Task directions ▸ Among the lines of data below, reproduce only those from the one with "Frontiers in Pediatrics |" through the one with "Figure 2. The creation", exactly as they stand, both ends included.

Data for this task ▸
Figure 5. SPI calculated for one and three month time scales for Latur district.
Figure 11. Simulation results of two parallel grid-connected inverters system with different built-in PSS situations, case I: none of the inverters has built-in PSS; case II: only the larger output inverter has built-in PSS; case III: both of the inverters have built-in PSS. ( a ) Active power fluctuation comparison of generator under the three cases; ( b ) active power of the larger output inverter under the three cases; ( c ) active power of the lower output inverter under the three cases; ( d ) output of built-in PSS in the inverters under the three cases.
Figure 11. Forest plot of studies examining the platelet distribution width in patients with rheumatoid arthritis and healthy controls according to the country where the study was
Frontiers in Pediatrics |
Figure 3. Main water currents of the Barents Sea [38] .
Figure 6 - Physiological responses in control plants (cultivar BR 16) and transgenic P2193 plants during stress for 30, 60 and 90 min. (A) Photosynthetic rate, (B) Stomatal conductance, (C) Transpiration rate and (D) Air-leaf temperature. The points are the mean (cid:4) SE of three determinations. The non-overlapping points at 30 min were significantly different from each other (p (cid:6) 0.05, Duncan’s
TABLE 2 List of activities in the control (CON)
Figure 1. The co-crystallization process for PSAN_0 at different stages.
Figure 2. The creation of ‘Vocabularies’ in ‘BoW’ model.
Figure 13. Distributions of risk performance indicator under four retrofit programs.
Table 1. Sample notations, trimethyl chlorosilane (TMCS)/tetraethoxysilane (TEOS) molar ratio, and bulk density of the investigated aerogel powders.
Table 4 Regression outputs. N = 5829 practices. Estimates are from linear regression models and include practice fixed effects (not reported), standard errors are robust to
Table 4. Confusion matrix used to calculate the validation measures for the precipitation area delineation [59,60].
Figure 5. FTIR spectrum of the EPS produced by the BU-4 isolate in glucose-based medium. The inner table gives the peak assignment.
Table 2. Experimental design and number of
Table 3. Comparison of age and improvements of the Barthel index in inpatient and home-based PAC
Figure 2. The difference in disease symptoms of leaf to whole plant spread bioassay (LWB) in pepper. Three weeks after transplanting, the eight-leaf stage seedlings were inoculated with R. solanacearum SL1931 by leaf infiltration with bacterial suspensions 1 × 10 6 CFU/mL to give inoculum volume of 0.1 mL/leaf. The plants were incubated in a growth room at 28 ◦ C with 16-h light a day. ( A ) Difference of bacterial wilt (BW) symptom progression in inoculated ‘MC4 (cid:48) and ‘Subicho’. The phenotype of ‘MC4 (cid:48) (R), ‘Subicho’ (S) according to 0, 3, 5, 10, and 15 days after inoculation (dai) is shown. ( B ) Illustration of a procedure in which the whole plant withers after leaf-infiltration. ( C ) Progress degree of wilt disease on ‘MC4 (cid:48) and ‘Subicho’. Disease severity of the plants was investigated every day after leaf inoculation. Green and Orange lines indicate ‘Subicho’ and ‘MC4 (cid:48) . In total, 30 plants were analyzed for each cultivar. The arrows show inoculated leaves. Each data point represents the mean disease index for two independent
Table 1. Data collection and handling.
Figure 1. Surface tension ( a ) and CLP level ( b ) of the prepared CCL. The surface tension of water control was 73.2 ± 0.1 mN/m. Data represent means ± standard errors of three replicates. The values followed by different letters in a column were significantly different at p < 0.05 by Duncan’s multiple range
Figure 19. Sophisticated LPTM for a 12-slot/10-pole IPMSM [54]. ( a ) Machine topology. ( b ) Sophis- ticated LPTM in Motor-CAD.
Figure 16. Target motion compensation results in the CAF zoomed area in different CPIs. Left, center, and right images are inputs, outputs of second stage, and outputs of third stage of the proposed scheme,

Answer area ▸
Frontiers in Pediatrics |
Figure 3. Main water currents of the Barents Sea [38] .
Figure 6 - Physiological responses in control plants (cultivar BR 16) and transgenic P2193 plants during stress for 30, 60 and 90 min. (A) Photosynthetic rate, (B) Stomatal conductance, (C) Transpiration rate and (D) Air-leaf temperature. The points are the mean (cid:4) SE of three determinations. The non-overlapping points at 30 min were significantly different from each other (p (cid:6) 0.05, Duncan’s
TABLE 2 List of activities in the control (CON)
Figure 1. The co-crystallization process for PSAN_0 at different stages.
Figure 2. The creation of ‘Vocabularies’ in ‘BoW’ model.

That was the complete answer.